What this task involves
Each entry should be quoted word for word, including every mark of punctuation.

*** Data supplied ***

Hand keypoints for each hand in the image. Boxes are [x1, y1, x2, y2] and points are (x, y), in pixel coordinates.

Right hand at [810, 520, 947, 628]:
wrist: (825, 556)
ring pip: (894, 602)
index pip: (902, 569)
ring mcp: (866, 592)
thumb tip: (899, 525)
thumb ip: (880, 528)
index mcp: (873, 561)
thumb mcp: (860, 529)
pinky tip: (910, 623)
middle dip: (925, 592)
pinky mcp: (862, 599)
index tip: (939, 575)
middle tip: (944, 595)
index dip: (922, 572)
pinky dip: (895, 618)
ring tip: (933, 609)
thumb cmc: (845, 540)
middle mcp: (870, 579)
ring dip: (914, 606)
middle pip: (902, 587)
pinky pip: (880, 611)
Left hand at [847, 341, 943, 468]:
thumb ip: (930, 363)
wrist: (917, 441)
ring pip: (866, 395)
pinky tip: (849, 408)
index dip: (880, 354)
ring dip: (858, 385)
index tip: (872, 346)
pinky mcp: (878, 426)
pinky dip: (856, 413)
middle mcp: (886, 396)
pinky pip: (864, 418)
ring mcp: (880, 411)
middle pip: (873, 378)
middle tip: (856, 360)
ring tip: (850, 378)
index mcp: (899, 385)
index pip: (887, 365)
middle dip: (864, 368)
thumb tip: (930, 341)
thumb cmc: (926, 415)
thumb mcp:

*** End of Data supplied ***

Response area
Hand keypoints for each hand in the image. Boxes are [x1, y1, x2, y2] and points are (x, y), in pixel coordinates.

Right hand at [810, 520, 947, 628]:
wrist: (825, 556)
ring pip: (894, 602)
index pip: (902, 569)
ring mcp: (866, 592)
thumb tip: (899, 525)
thumb ip: (880, 528)
index mcp: (873, 561)
thumb mcp: (860, 529)
pinky tip: (910, 623)
middle dip: (925, 592)
pinky mcp: (862, 599)
index tip: (939, 575)
middle tip: (944, 595)
index dip: (922, 572)
pinky dip: (895, 618)
ring tip: (933, 609)
thumb cmc: (845, 540)
middle mcp: (870, 579)
ring dip: (914, 606)
middle pip: (902, 587)
pinky pip: (880, 611)
Left hand at [847, 341, 943, 468]:
thumb ip: (930, 363)
wrist: (917, 441)
ring pip: (866, 395)
pinky tip: (849, 408)
index dip: (880, 354)
ring dip: (858, 385)
index tip: (872, 346)
pinky mcp: (878, 426)
pinky dip: (856, 413)
middle mcp: (886, 396)
pinky pip: (864, 418)
ring mcp: (880, 411)
middle pip: (873, 378)
middle tip: (856, 360)
ring tip: (850, 378)
index mcp: (899, 385)
index pip: (887, 365)
middle dip: (864, 368)
thumb tip: (930, 341)
thumb cmc: (926, 415)
thumb mcp:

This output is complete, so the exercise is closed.